- Following last year’s passage of the CLARITY Act in the House, a number of senators have been urging their chamber to do the same.
- The bill still requires floor discussion, an amendment process, reconciliation with the Senate Agriculture language, and finally House agreement on the amendments.
The cryptocurrency firm Galaxy Digital has reduced the likelihood that the Senate will adopt its measure to regulate the cryptocurrency market before the year ends. The firm has pointed out that legislators have a limited amount of time to act on the bill.
The head of research at Galaxy, Alex Thorn, made the announcement in a post on Friday. He added that on May 22, the chance of the CLARITY Act becoming law in 2026 was boosted from 55% to 75%. This change was made after the morning of May 14’s Senate Banking markup. That prediction has been revised down to 60%.
Prospects Over Election-Year Delays
According to Thorn, “after that, the window effectively closes” and the measure has to be passed by the Senate before the month-long August break that begins in late July. He elaborated by saying that politicians have a history of stalling on big bills in the weeks leading up to the midterm elections so they can focus on campaigning.
Following last year’s passage of the CLARITY Act in the House, a number of senators have been urging their chamber to do the same. Versions of the measure have been approved by the Senate Banking and Agriculture Committees; now it need 60 votes on the Senate floor to succeed without extensive discussion.

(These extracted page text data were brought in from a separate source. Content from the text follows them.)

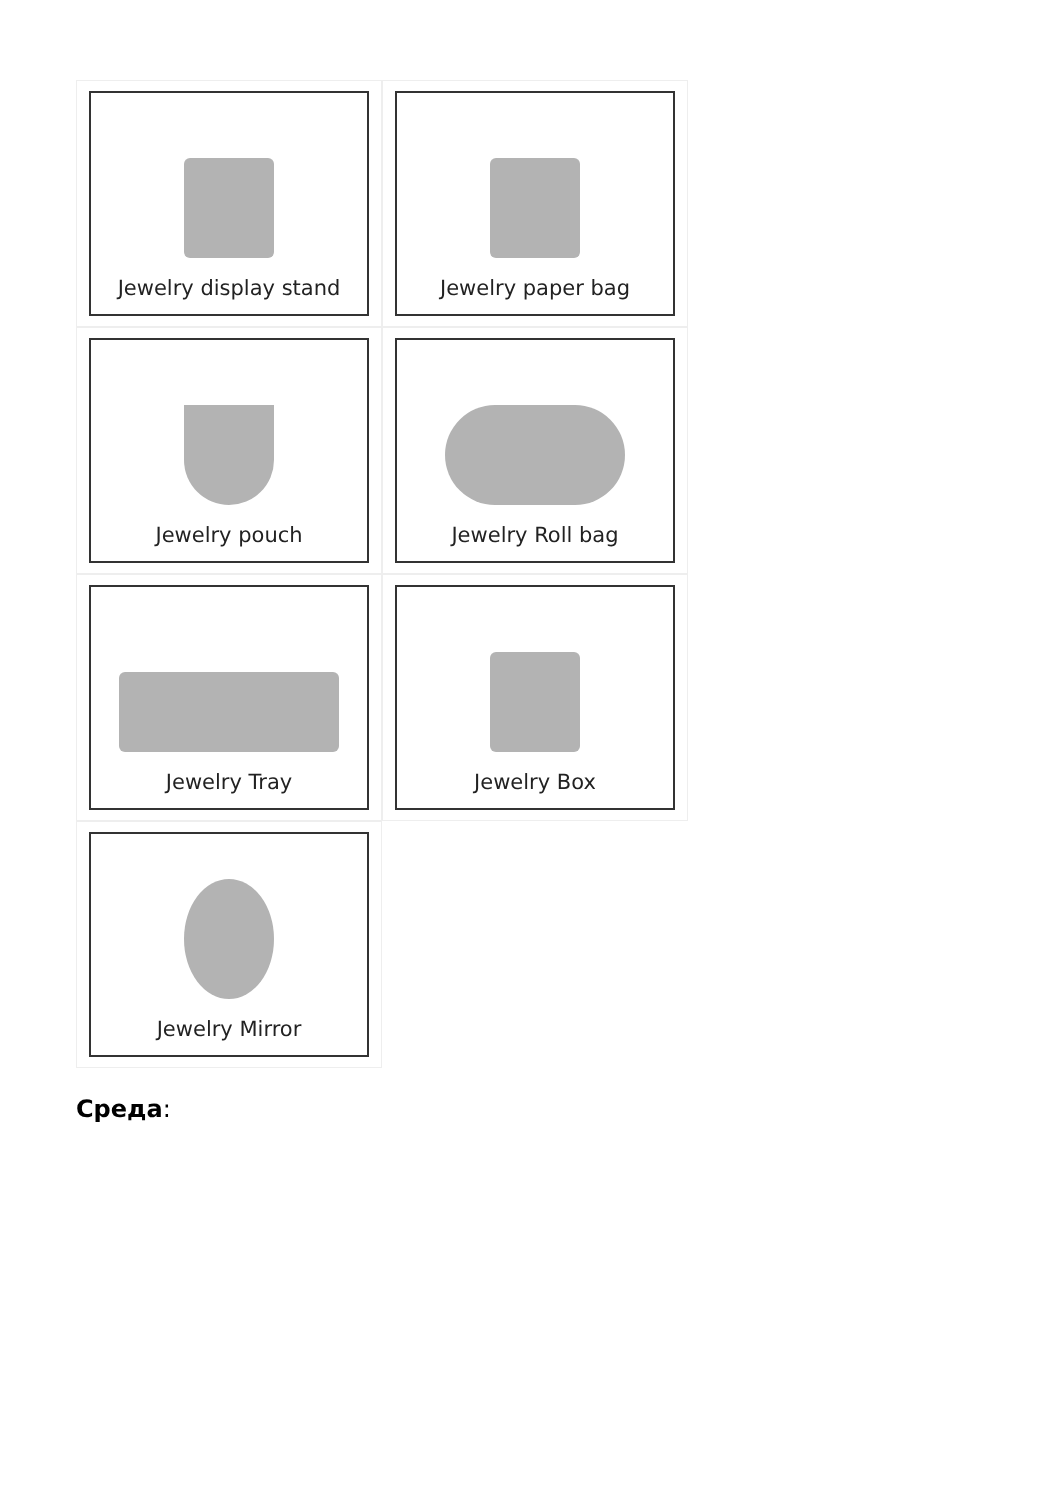Jewelry display stand
Jewelry paper bag
Jewelry pouch
Jewelry Roll bag
Jewelry Tray
Jewelry Box
Jewelry Mirror
Среда: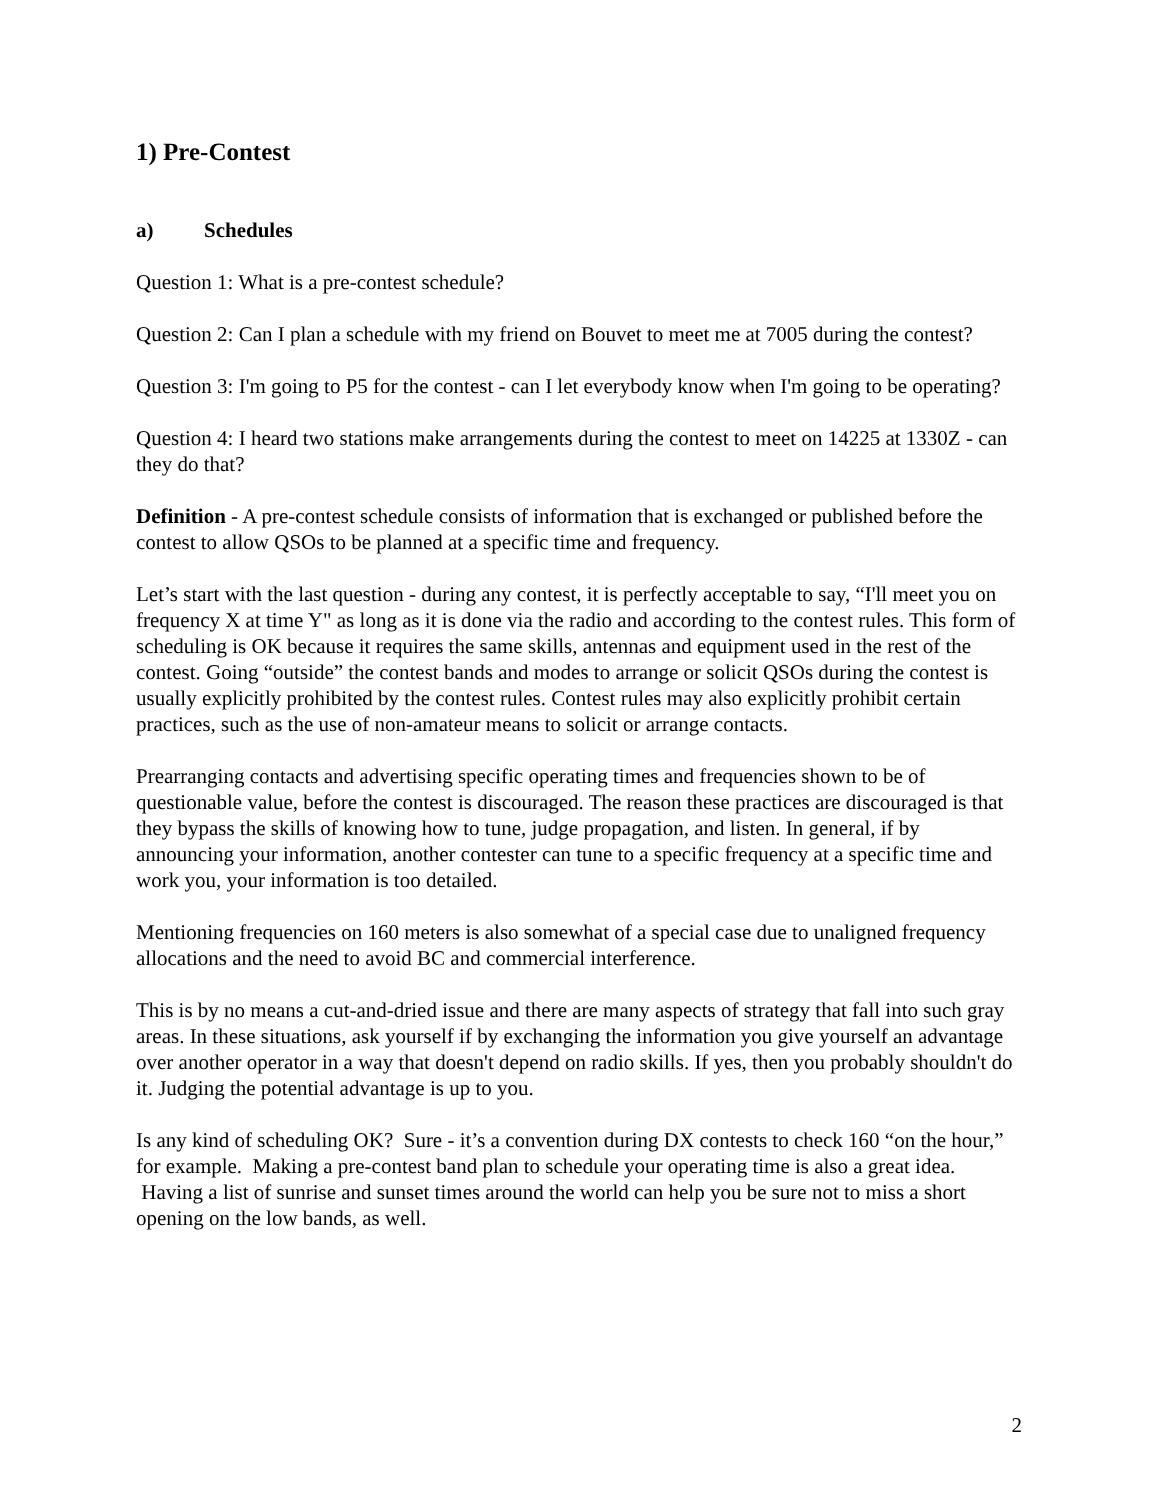1) Pre-Contest
a) Schedules
Question 1: What is a pre-contest schedule?
Question 2: Can I plan a schedule with my friend on Bouvet to meet me at 7005 during the contest?
Question 3: I'm going to P5 for the contest - can I let everybody know when I'm going to be operating?
Question 4: I heard two stations make arrangements during the contest to meet on 14225 at 1330Z - can they do that?
Definition - A pre-contest schedule consists of information that is exchanged or published before the contest to allow QSOs to be planned at a specific time and frequency.
Let’s start with the last question - during any contest, it is perfectly acceptable to say, “I'll meet you on frequency X at time Y" as long as it is done via the radio and according to the contest rules. This form of scheduling is OK because it requires the same skills, antennas and equipment used in the rest of the contest. Going “outside” the contest bands and modes to arrange or solicit QSOs during the contest is usually explicitly prohibited by the contest rules. Contest rules may also explicitly prohibit certain practices, such as the use of non-amateur means to solicit or arrange contacts.
Prearranging contacts and advertising specific operating times and frequencies shown to be of questionable value, before the contest is discouraged. The reason these practices are discouraged is that they bypass the skills of knowing how to tune, judge propagation, and listen. In general, if by announcing your information, another contester can tune to a specific frequency at a specific time and work you, your information is too detailed.
Mentioning frequencies on 160 meters is also somewhat of a special case due to unaligned frequency allocations and the need to avoid BC and commercial interference.
This is by no means a cut-and-dried issue and there are many aspects of strategy that fall into such gray areas. In these situations, ask yourself if by exchanging the information you give yourself an advantage over another operator in a way that doesn't depend on radio skills. If yes, then you probably shouldn't do it. Judging the potential advantage is up to you.
Is any kind of scheduling OK? Sure - it’s a convention during DX contests to check 160 “on the hour,” for example. Making a pre-contest band plan to schedule your operating time is also a great idea. Having a list of sunrise and sunset times around the world can help you be sure not to miss a short opening on the low bands, as well.
2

According to Thorn, Majority Leader [John] Thune should arrange floor time for a 60-vote measure sometime in July. The bill still requires floor discussion, an amendment process, reconciliation with the Senate Agriculture language, and finally House agreement on the amendments. He also said that the procedural stages won’t work if something happens after the interval.
Galaxy reduced its chances, according to Thorn, in part because there is no evidence that the law or talks around it have progressed, and in particular because elements pertaining to ethics and illegal financing remain unresolved.